*** Opening Excerpted records ***
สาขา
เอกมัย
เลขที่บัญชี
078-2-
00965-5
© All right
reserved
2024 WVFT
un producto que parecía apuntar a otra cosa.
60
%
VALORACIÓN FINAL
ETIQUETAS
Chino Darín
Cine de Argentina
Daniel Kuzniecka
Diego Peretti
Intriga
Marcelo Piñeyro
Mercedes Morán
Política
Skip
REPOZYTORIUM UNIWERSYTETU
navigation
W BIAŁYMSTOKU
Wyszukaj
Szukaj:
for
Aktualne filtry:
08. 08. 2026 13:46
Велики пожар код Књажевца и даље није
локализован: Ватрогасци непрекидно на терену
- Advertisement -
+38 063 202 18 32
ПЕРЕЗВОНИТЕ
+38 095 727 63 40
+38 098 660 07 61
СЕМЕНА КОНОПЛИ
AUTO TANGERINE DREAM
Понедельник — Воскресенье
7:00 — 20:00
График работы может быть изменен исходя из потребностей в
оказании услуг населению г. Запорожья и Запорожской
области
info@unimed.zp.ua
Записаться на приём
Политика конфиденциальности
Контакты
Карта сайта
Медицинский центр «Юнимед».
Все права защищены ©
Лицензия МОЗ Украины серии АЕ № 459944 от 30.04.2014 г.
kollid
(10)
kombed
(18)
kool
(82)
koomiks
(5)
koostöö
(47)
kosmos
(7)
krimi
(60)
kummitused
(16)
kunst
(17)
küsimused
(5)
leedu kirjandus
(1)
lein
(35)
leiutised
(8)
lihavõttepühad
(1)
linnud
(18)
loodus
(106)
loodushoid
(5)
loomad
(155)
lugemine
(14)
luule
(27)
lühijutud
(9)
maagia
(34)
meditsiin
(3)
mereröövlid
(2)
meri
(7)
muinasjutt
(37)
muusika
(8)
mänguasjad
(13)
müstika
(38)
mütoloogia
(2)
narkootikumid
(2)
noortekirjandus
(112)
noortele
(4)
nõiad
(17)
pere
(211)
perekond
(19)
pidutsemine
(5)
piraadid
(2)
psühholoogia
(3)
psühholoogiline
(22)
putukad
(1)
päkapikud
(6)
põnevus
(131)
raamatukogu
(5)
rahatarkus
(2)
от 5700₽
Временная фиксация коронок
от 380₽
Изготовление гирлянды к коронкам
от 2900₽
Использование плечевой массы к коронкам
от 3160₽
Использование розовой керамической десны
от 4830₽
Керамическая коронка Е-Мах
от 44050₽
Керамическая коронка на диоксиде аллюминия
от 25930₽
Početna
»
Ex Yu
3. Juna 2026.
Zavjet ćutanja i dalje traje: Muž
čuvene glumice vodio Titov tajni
*** Closing Excerpted records ***
▶ _Work required_: Count how many lines in the records contain the string "Керамическая". Case counts. Reply with the number alone.

▶ _Written solution_: 2